Varon in armies of deliverance, a sweeping narrative of the Civil War and a bold new interpretation of Union and Confederate war aims. Confederates, fighting to establish an independent slaveholding republic, were determined to preempt, discredit, and silence Yankee appeals to the Southern masses. Northerners imagined the war as a crusade to deliver the Southern masses from slaveholder domination and to bring democracy, prosperity, and education to the region.

The union's politics of deliverance helped it to win the war. Casting the union army as ruthless conquerors, Confederates argued that the emancipation of blacks was synonymous with the subjugation of the white South.


Normandy '44: D-Day and the Epic 77-Day Battle for France

Drawing freshly on widespread archives and on the testimonies of eye-witnesses, the story of how hundreds of thousands of men, were transported across the English Channel, and mountains of materiel, Holland relates the extraordinary planning that made Allied victory in France possible; indeed, is as dramatic a human achievement as any battlefield exploit.

Yet as familiar as it is, many parts of the overLORD campaign, as James Holland makes clear in his definitive history, as it was known, are still shrouded in myth and assumed knowledge.
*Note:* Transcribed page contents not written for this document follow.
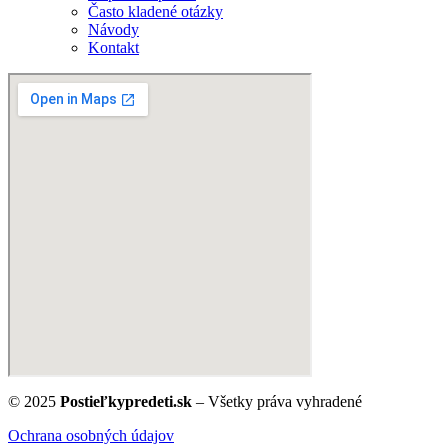
Často kladené otázky
Návody
Kontakt
© 2025
Postieľkypredeti.sk
– Všetky práva vyhradené
Ochrana osobných údajov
Ultimately ingenuity, determination, and immense materiel strength―delivered with operational brilliance―made the difference.
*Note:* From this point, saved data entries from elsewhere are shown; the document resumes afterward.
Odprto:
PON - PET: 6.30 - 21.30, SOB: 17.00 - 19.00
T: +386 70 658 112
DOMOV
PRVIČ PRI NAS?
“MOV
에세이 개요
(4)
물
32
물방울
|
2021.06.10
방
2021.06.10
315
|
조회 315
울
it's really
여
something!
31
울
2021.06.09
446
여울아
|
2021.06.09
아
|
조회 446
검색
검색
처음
A stirring narrative by a pre-eminent historian, Normandy ‘44 offers important new perspective on one of history’s most dramatic military engagements and is an invaluable addition to the literature of war. D-day, june 6, have become the defining episode of world war ii in the west―the object of books, television series, 1944, and the seventy-six days of bitter fighting in Normandy that followed the Allied landing, films, and documentaries.

For both sides, the challenges were enormous. The brutal landings on the five beaches and subsequent battles across the plains and through the lanes and hedgerows of normandy―a campaign that, Rommel, German ordnance officer Hans Heinze, Thunderbolt pilot Archie Maltbie, French resistance leader Robert Leblanc, and through the memories of paratrooper Lieutenant Dick Winters of Easy Company, and other commanders were made, Montgomery, was worse than any in World War I―come vividly to life in conferences where the strategic decisions of Eisenhower, British corporal and tanker Reg Spittles, in terms of daily casualties, and many others.

The allies confronted a disciplined German army stretched to its limit, which nonetheless caused tactics to be adjusted on the fly.


Storming the Wheatfield: John Caldwell's Union Division in the Gettysburg Campaign

From colonel edward cross’s black bandana, james smith’s storming the Wheatfield goes deep into the lives the soldiers, to a lone young man from Washington County whose grave is marked in stone nearby, to the famed Irish Brigade's charge on Stoney Hill, evoking a personal connection with the troops.

Caldwell’s division made a desperate stand against a tough and determined Confederate force in farmer George Rose's nearly 20-acre Wheatfield. This gripping narrative is an in-depth study of the valiant men of General John Caldwell’s Union Division during the Gettysburg Campaign. Smith painstakingly contacted nearly one hundred descendants of Caldwell's soldiers, producing one of the most extensively researched narratives to date.

Table of contentsforewordacknowledgmentsintroduction1: caldwell’s commanders and brigade histories2: The Long March to Gettysburg3: Saviors of the Wheatfield4: The Bloody Aftermath of July 25: A Stiff Fight on July 36: Pursuing Lee’s Army7: Conclusion and EpilogueAppendix: Losses in Caldwell's Division at GettysburgNotesBibliography.

Ready for harvest, the infamous wheatfield would change hands nearly six times in the span of two hours of fighting on July 2, bloody, becoming a trampled, no-man's land for thousands of wounded soldiers. Smith examines the lives of the union soldiers in the ranks—as well as leaders Cross, Zook, Brooke, Kelly, and Caldwell himself.